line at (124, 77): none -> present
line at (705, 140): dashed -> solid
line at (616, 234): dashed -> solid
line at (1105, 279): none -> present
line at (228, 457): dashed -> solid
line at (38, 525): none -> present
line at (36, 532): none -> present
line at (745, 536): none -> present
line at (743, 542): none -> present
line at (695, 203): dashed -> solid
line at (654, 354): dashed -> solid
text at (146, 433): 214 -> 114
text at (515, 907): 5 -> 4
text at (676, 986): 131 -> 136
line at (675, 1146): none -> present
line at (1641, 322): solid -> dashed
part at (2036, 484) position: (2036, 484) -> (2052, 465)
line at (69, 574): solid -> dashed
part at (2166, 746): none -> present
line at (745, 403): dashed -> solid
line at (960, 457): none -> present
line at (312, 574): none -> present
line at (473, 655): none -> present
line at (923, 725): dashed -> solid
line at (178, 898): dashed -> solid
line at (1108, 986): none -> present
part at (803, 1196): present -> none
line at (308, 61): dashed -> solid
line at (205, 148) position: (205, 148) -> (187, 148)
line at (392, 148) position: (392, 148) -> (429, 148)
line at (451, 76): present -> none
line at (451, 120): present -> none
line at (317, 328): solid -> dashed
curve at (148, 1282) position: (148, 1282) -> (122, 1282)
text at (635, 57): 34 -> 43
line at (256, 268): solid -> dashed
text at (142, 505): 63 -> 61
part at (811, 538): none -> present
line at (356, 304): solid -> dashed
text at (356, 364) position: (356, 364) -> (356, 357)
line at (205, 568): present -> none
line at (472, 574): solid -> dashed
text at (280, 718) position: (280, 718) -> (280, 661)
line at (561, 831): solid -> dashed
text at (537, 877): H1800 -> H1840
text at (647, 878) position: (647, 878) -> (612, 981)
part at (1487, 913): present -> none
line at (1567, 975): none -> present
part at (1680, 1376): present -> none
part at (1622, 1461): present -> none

::::::

Reproduce every one of the records above, character for character.

line at (124, 77): none -> present
line at (705, 140): dashed -> solid
line at (616, 234): dashed -> solid
line at (1105, 279): none -> present
line at (228, 457): dashed -> solid
line at (38, 525): none -> present
line at (36, 532): none -> present
line at (745, 536): none -> present
line at (743, 542): none -> present
line at (695, 203): dashed -> solid
line at (654, 354): dashed -> solid
text at (146, 433): 214 -> 114
text at (515, 907): 5 -> 4
text at (676, 986): 131 -> 136
line at (675, 1146): none -> present
line at (1641, 322): solid -> dashed
part at (2036, 484) position: (2036, 484) -> (2052, 465)
line at (69, 574): solid -> dashed
part at (2166, 746): none -> present
line at (745, 403): dashed -> solid
line at (960, 457): none -> present
line at (312, 574): none -> present
line at (473, 655): none -> present
line at (923, 725): dashed -> solid
line at (178, 898): dashed -> solid
line at (1108, 986): none -> present
part at (803, 1196): present -> none
line at (308, 61): dashed -> solid
line at (205, 148) position: (205, 148) -> (187, 148)
line at (392, 148) position: (392, 148) -> (429, 148)
line at (451, 76): present -> none
line at (451, 120): present -> none
line at (317, 328): solid -> dashed
curve at (148, 1282) position: (148, 1282) -> (122, 1282)
text at (635, 57): 34 -> 43
line at (256, 268): solid -> dashed
text at (142, 505): 63 -> 61
part at (811, 538): none -> present
line at (356, 304): solid -> dashed
text at (356, 364) position: (356, 364) -> (356, 357)
line at (205, 568): present -> none
line at (472, 574): solid -> dashed
text at (280, 718) position: (280, 718) -> (280, 661)
line at (561, 831): solid -> dashed
text at (537, 877): H1800 -> H1840
text at (647, 878) position: (647, 878) -> (612, 981)
part at (1487, 913): present -> none
line at (1567, 975): none -> present
part at (1680, 1376): present -> none
part at (1622, 1461): present -> none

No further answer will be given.